• _Task details_: Render the lines of the records below, from the first line through the line containing "### Executed actions ##", inclusive, as a numbered list, omitting blank lines.
======
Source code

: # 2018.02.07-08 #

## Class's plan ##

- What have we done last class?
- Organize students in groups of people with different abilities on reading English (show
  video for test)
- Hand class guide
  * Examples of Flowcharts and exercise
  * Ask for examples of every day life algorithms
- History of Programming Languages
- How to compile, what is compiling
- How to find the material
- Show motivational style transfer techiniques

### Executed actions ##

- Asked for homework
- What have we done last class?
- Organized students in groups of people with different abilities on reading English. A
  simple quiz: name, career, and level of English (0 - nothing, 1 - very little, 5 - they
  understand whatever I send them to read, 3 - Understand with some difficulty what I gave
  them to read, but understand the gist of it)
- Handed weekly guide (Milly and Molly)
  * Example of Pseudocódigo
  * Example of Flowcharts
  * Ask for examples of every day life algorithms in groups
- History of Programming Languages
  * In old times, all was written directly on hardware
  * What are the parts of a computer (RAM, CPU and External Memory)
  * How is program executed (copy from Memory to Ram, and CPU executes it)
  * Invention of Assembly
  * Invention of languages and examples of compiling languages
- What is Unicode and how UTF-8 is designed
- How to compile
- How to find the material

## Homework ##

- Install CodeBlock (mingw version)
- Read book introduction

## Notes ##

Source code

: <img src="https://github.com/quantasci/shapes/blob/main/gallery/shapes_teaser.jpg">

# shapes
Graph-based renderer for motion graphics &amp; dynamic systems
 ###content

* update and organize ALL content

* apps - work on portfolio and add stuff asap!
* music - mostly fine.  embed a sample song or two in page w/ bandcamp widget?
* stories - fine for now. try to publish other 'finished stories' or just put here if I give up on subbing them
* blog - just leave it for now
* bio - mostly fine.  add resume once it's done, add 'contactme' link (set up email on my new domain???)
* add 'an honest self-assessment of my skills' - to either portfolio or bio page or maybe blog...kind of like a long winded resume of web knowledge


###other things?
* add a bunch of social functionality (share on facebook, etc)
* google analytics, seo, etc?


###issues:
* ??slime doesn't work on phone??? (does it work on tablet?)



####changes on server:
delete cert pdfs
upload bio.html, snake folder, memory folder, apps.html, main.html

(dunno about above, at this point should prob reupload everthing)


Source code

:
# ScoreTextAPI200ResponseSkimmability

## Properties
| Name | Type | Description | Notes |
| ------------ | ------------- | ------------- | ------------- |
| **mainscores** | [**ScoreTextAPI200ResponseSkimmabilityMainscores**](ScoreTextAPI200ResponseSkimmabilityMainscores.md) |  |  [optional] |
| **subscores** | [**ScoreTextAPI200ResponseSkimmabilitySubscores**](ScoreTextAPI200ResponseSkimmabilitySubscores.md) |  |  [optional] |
======
• _Response below_:
1. Source code
2. : # 2018.02.07-08 #
3. ## Class's plan ##
4. - What have we done last class?
5. - Organize students in groups of people with different abilities on reading English (show
6.   video for test)
7. - Hand class guide
8.   * Examples of Flowcharts and exercise
9.   * Ask for examples of every day life algorithms
10. - History of Programming Languages
11. - How to compile, what is compiling
12. - How to find the material
13. - Show motivational style transfer techiniques
14. ### Executed actions ##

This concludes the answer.